One of the most fundamental rules in calculus for differentiation is the power rule. It applies to functions that are polynomials or contain terms with variables raised to an exponent. The power rule simplifies how we find the derivative, which measures how a function changes as its input changes.

The power rule states:

• If you have a term in the form of \(x^n\), the derivative is \(nx^{n-1}\).
• This means you multiply the power by the coefficient and then decrease the power by one.

Using the power rule makes it easier to handle complex polynomials by breaking them down into their individual terms, differentiating each, and then recombining.

Polynomials are expressions consisting of variables and coefficients, structured with operations of addition, subtraction, multiplication, and non-negative integer exponents. In simpler terms, they're composed of several terms added or subtracted together, each term featuring a variable raised to some power.

For example, the polynomial given in the exercise is \(y = 3x^4 + x^3\). It has two terms:

• \(3x^4\), where 3 is the coefficient and 4 is the exponent.
• \(x^3\), where the coefficient is 1 (implied) and 3 is the exponent.

Understanding the structure of polynomials helps when applying differentiation rules like the power rule because each term can be evaluated separately.

Derivatives are a central part of calculus, representing the rate at which a function changes at any given point.

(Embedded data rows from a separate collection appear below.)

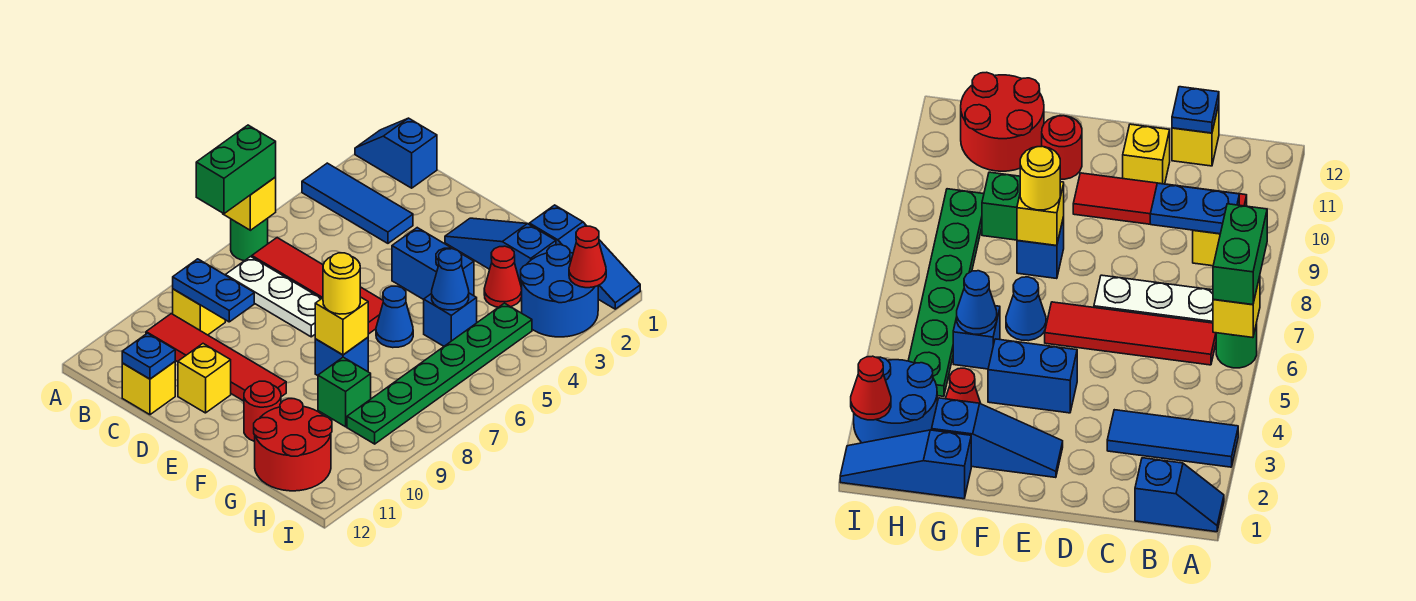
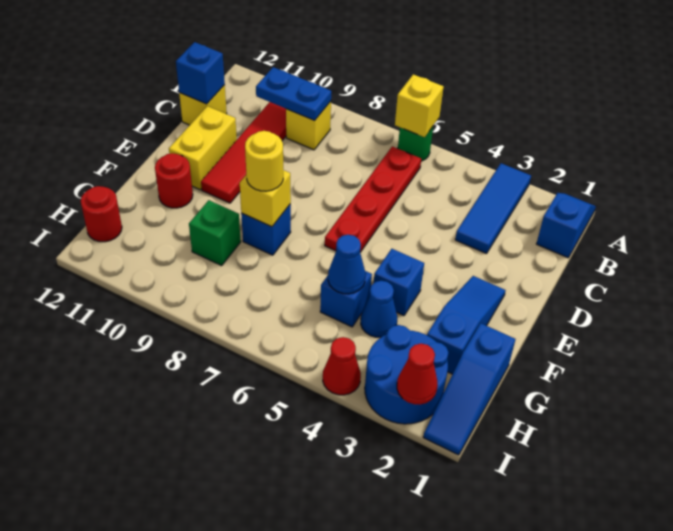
green brick A6:A7 level 3 -> none
red tile B6:E6 level 1 -> red plate B6:E6 level 1
white plate B7:D7 level 1 -> none
blue plate B9:C9 level 2 -> blue plate B9:B10 level 2
blue plate C12 level 2 -> blue brick C12 level 2
yellow brick D11 level 1 -> yellow brick D11:E11 level 1
blue brick E4:F4 level 1 -> blue brick F4 level 1
blue cone F6 level 1 -> blue cone G4 level 1
red cone G3 level 1 -> red cone I4 level 1
red round brick G11:H12 level 1 -> red round brick H12 level 1
green plate H4:H9 level 1 -> none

Finding a derivative involves applying differentiation rules, like the power rule, to each term of the polynomial.

• For the term \(3x^4\), use the power rule to get \(12x^3\).
• For \(x^3\), applying the same rule gives \(3x^2\).

These steps help you find the derivative of a polynomial expression, providing a new function that tells you the slope or rate of change at any point on the original graph.

Calculus is a branch of mathematics that studies how things change. It involves concepts like derivatives to analyze how quantities vary and integrate different mathematical insights to develop deep understanding.

• In the context of our exercise, using differentiation allows us to understand how the expression \(y = 3x^4 + x^3\) changes as \(x\) changes.
• By finding the derivative \(D_x y = 12x^3 + 3x^2\), we gain insight into the behavior of the function, such as identifying increasing or decreasing trends.

Calculus connects such mathematical techniques to real-world scenarios, like calculating speed, optimizing functions, and understanding dynamic systems.